At last count, two Republicans are running in a primary for the chance to run against Crow next year: motivational expert and Uber driver Casper Stockham, who ran unsuccessfully in 2016 and 2018 against U.S. Rep. Diana DeGette, the dean of the Colorado delegation in the heavily Democratic congressional district next door; and former Colorado Republican Party Chairman Steve House, who ran unsuccessfully for governor in 2014 and earlier this year served as the state GOP’s CEO under U.S. Rep. Ken Buck, who doubles as the party’s chairman.

No one’s expecting the kind of barn-burner the district saw in the last election, when Coffman, Crow and outside groups spent more than $25 million, according to the Center for Responsive Politics, ranking it among the most expensive congressional races in a record-setting midterm.

Still, Republicans keep hammering Crow, and his role helping galvanize Trump’s impeachment only means the GOP will hammer harder.

Nearly three months ago, Crow joined six other first-term Democrats with military and national security backgrounds to write a Washington Post op-ed calling on Congress to determine whether Trump had withheld military aid from Ukraine as part of a campaign to pressure the country into investigating former Vice President Joe Biden, one of Trump's leading domestic political rivals.

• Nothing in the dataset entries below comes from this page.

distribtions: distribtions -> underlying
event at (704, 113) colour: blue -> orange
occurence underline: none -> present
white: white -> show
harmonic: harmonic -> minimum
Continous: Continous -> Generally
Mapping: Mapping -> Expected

If he had, the lawmakers wrote, that would be an impeachable offense.

The next day, Speaker Nancy Pelosi, who had been keeping impeachment-eager Democrats at bay since the party took over the House majority in January, opened an inquiry that led to this week's vote to impeach a president for only the third time in the nation's history.

As expected, Republicans have kept up the barrage aimed at Crow — with references to Pelosi thrown in at every opportunity — accusing the Democrat of diverting time and attention from Colorado's needs to pursue the "baseless impeachment witch hunt."

 “Jason Crow and Nancy Pelosi have demonstrated their blatant disregard for the voters who elected them by continuing with this impeachment witch hunt that has been the Democrats’ goal since day one," said Kyle Kohli, the Colorado spokesman for the Republican National Committee, in a statement. "Coloradans are sick of this side show and want their representatives to get back to the issues that matter.”

In an interview, Crow rejected the attack.

"Regardless of what some people might say, facts still matter, and the facts are very clear here," he told Colorado Politics. "We have passed over 275 bipartisan bills since the beginning of the year — on health care, prescription drugs, immigration, gun violence, climate change and many other issues — and they sit on Mitch McConnell's desk. That is the fact."

Since the impeachment inquiry began at the end of September, he noted, the House has sent 115 bills to the Senate, where most of them languish.

As a member of the generally bipartisan House Small Business Committee, Crow said, it's hard to take the GOP's criticism seriously.

"We have passed over 30 bills unanimously this year, from both sides of the aisle on a variety of issues, from veterans in small business to increasing cyber protections for small business, including eight bills since the impeachment inquiry started," he said. "So the business of Congress goes on. The attack line by some folks that we cannot conduct our constitutional oversight role and legislate is just not true. It's never been true, and it's certainly not true now."

Crow said the political set has two options.

"We can spend most of our time attacking each other and banging each other up over the areas where we disagree, and certainly there are areas where we don't agree and we're not going to agree. Or we can spend the majority of our time trying to find areas where we have some common ground, where we can work together and get things done. It's in the latter category where I've chosen to spend most of my time."